• _Recorded information_:
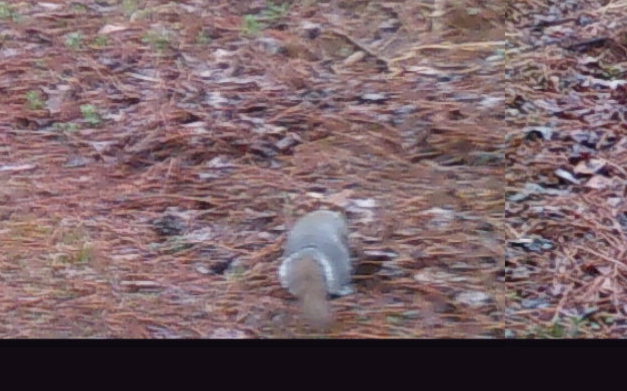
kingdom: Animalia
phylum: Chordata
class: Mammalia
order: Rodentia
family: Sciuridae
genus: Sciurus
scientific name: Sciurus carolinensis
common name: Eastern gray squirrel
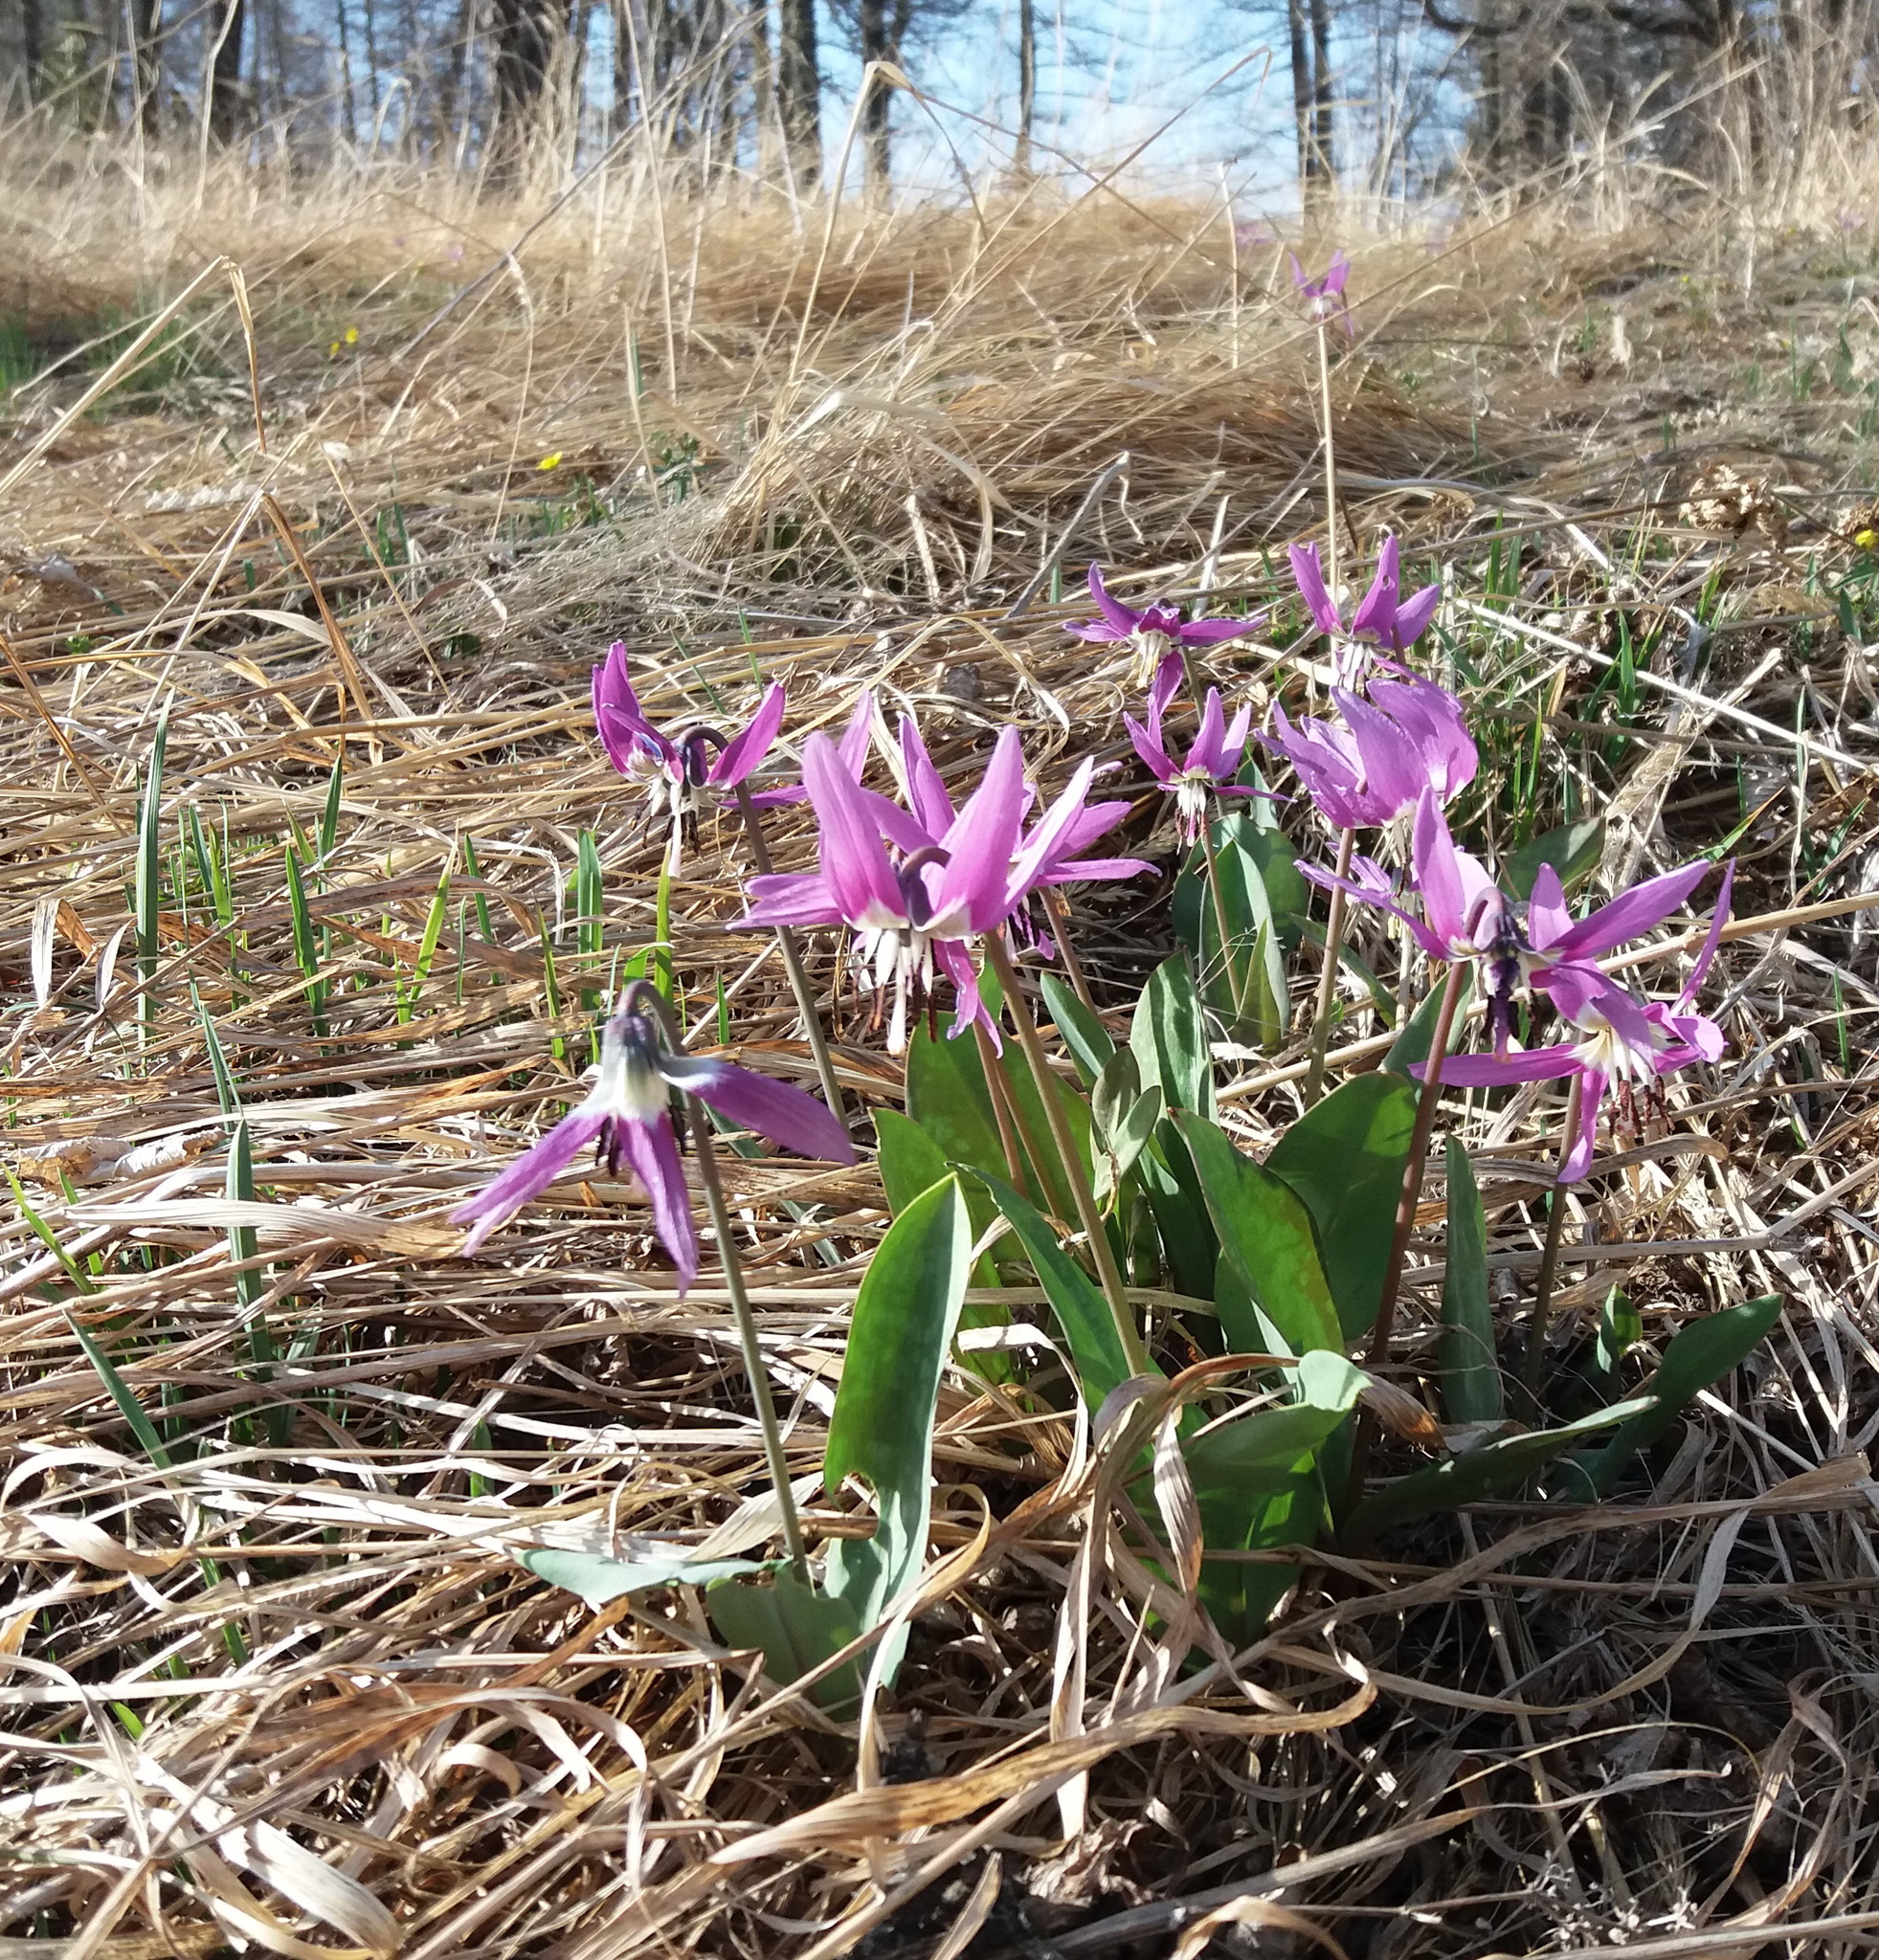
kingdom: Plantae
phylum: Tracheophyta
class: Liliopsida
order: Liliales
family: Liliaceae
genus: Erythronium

==

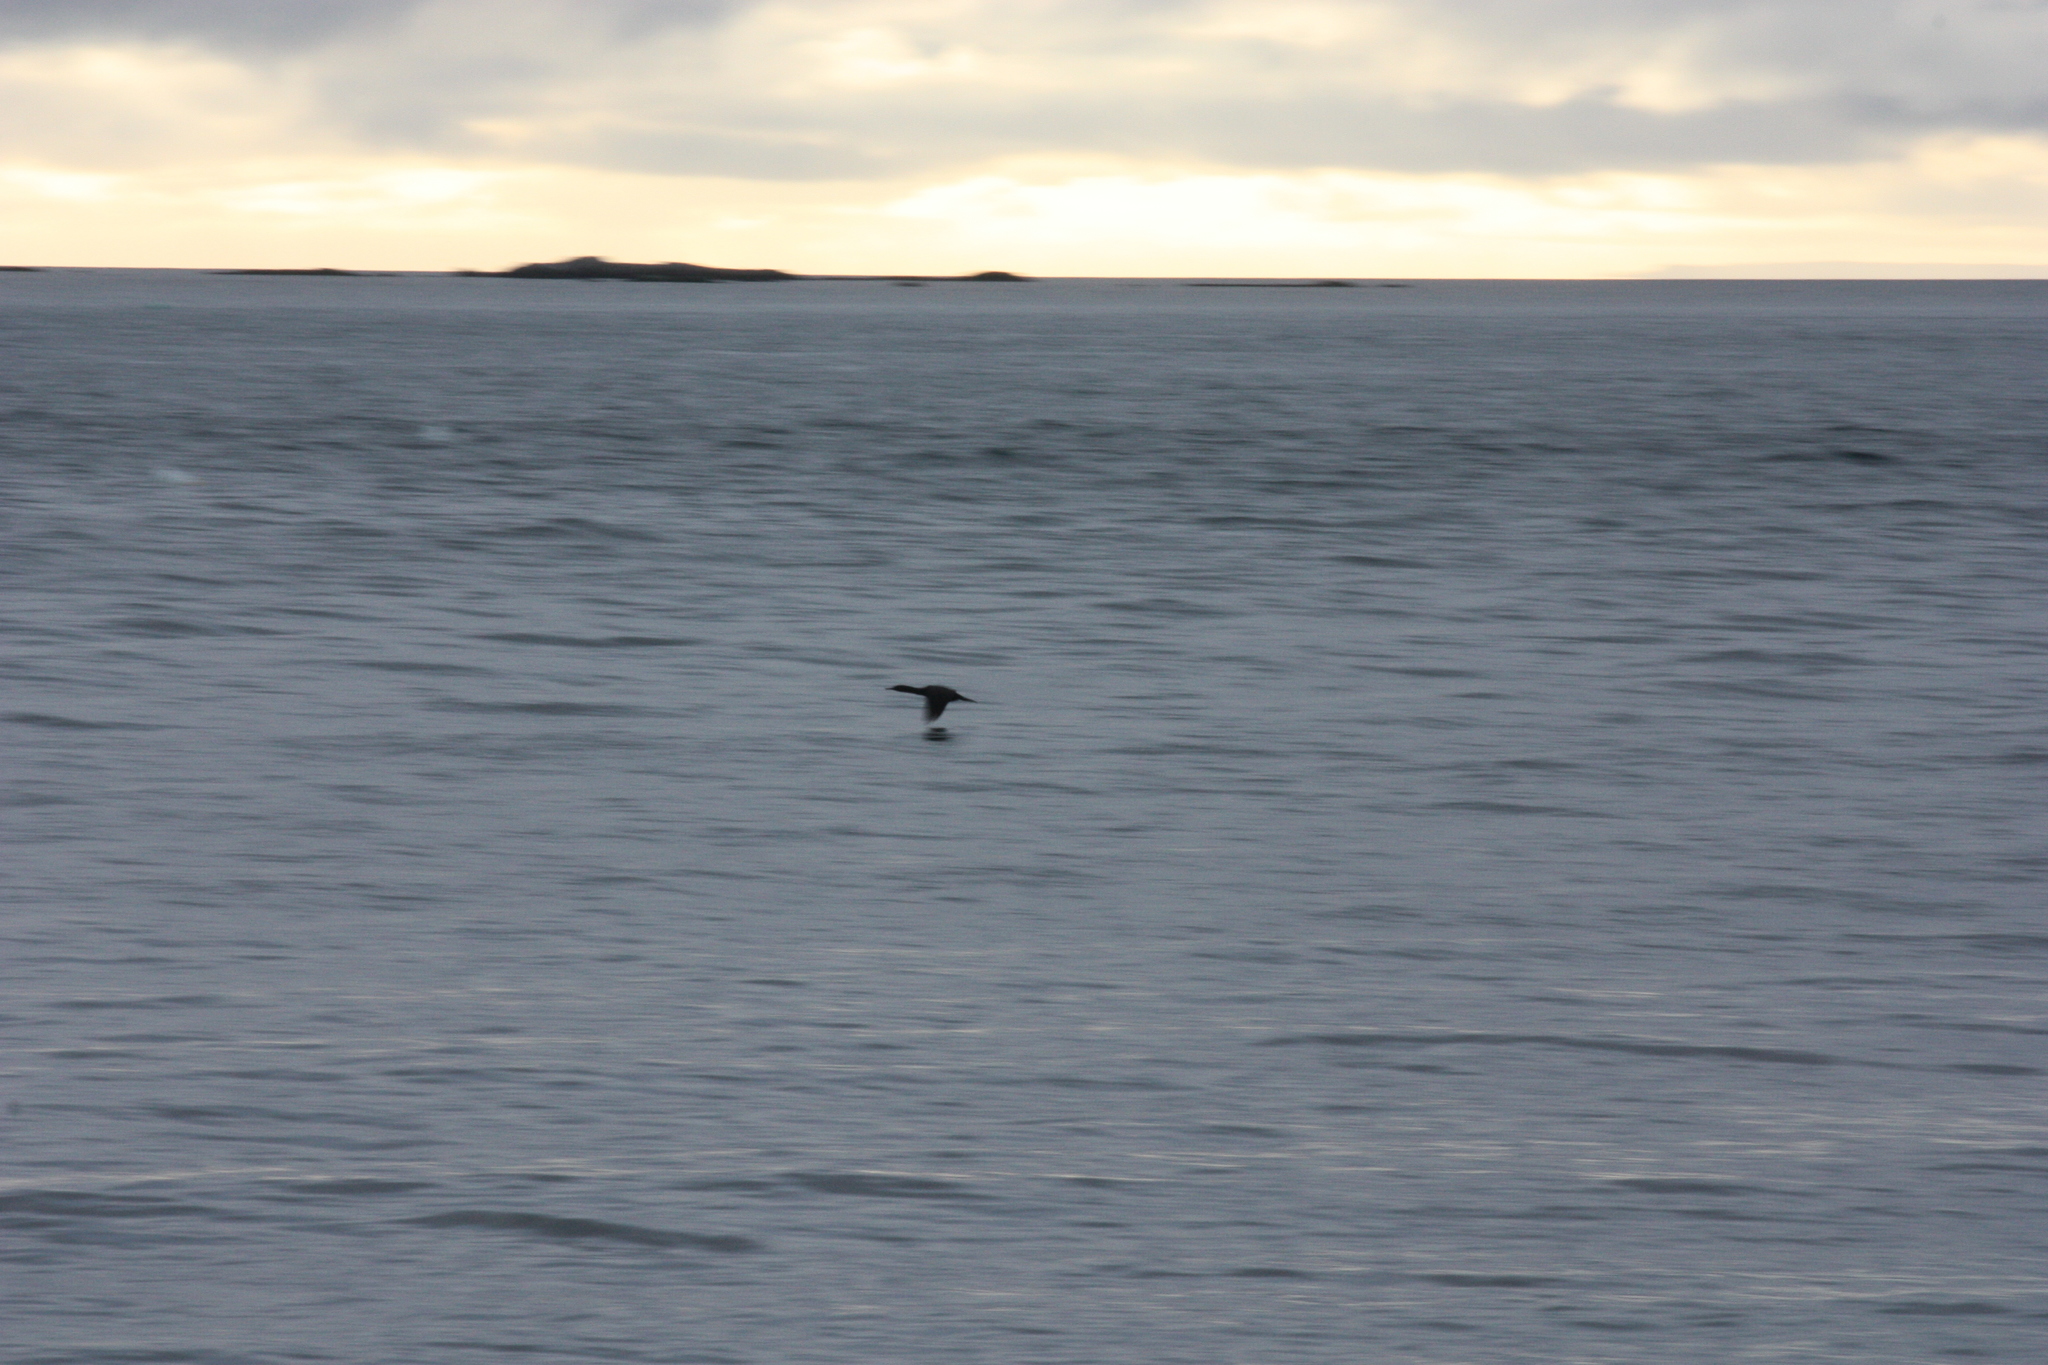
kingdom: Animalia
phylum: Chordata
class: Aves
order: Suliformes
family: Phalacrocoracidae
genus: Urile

==

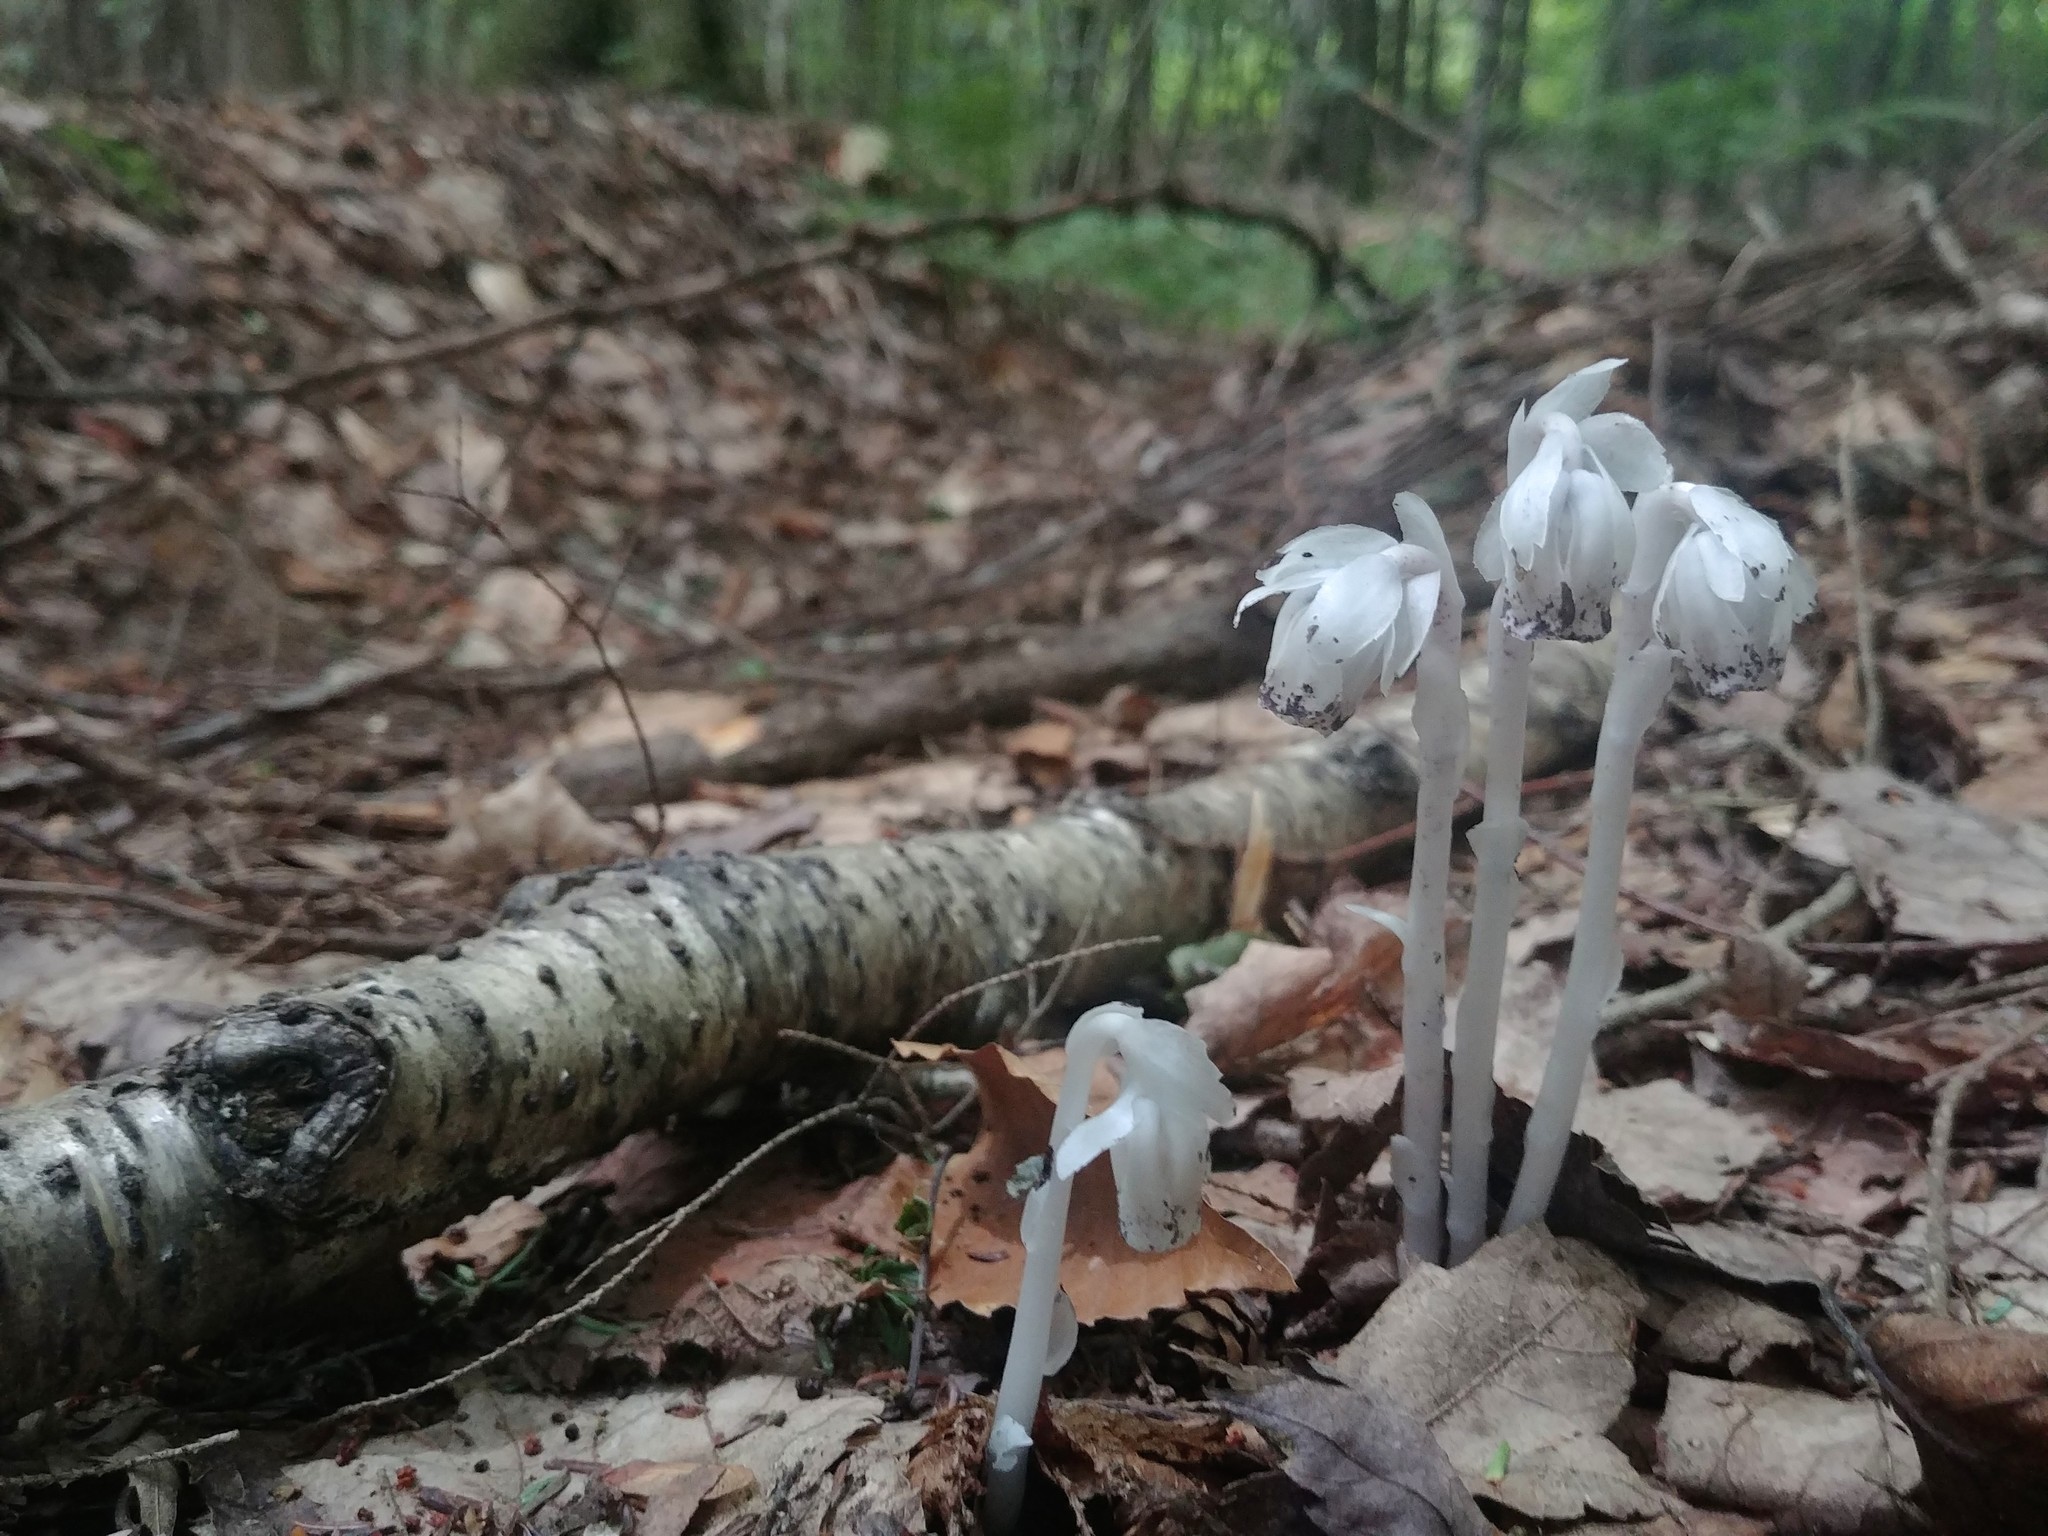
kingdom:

• _Requirements_: Can you write out the lines again, from the one with "scientific name: Sciurus carolinensis" through the one with "family: Liliaceae", switching "phylum" to "division" and keeping everything else the same? Leave the pictures out.

• _Full solution_:
scientific name: Sciurus carolinensis
common name: Eastern gray squirrel
kingdom: Plantae
division: Tracheophyta
class: Liliopsida
order: Liliales
family: Liliaceae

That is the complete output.